→ **WRITTEN TASK**
Return every line in the listing below that contains the word "practice".

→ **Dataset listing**

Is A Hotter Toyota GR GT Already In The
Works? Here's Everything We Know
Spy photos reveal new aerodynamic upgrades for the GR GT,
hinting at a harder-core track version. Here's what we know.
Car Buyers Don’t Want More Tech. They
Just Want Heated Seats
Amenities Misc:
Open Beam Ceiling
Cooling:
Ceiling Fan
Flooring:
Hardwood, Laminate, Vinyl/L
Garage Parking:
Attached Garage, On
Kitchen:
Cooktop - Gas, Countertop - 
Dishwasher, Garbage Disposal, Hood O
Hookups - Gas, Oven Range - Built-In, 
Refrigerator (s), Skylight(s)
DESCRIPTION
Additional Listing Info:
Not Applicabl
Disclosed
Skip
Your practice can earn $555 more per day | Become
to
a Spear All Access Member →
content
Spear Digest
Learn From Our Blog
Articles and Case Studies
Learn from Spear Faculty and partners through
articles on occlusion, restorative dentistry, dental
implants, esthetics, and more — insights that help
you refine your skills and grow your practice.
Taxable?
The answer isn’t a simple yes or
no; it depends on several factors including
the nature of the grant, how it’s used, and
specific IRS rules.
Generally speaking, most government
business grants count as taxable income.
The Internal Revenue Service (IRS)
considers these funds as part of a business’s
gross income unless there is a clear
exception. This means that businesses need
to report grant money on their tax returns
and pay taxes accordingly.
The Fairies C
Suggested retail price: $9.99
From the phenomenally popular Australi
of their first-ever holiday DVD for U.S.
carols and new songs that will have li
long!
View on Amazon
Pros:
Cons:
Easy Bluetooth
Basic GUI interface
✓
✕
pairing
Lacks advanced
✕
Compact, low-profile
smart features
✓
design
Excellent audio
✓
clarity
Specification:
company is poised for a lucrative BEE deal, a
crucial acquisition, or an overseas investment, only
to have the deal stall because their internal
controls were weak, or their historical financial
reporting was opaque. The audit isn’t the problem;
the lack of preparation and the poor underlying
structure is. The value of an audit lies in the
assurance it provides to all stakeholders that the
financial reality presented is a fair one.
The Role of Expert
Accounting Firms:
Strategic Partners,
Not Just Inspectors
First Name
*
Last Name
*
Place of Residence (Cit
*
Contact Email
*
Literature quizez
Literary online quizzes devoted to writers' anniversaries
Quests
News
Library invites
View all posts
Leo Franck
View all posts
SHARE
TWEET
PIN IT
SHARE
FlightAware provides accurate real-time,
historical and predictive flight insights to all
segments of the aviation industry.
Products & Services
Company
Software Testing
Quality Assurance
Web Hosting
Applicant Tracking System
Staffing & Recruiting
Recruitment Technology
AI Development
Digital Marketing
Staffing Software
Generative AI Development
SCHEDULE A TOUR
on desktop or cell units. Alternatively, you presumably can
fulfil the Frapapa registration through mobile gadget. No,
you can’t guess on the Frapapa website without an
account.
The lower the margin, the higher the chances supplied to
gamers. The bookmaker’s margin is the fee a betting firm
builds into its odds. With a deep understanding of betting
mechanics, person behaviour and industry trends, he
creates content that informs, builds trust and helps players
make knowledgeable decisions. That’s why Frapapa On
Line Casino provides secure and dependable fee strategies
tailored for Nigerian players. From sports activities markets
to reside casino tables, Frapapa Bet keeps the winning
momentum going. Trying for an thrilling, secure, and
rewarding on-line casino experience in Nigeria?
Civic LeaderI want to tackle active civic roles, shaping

→ **THE COMPLETED TASK**
Your practice can earn $555 more per day | Become
you refine your skills and grow your practice.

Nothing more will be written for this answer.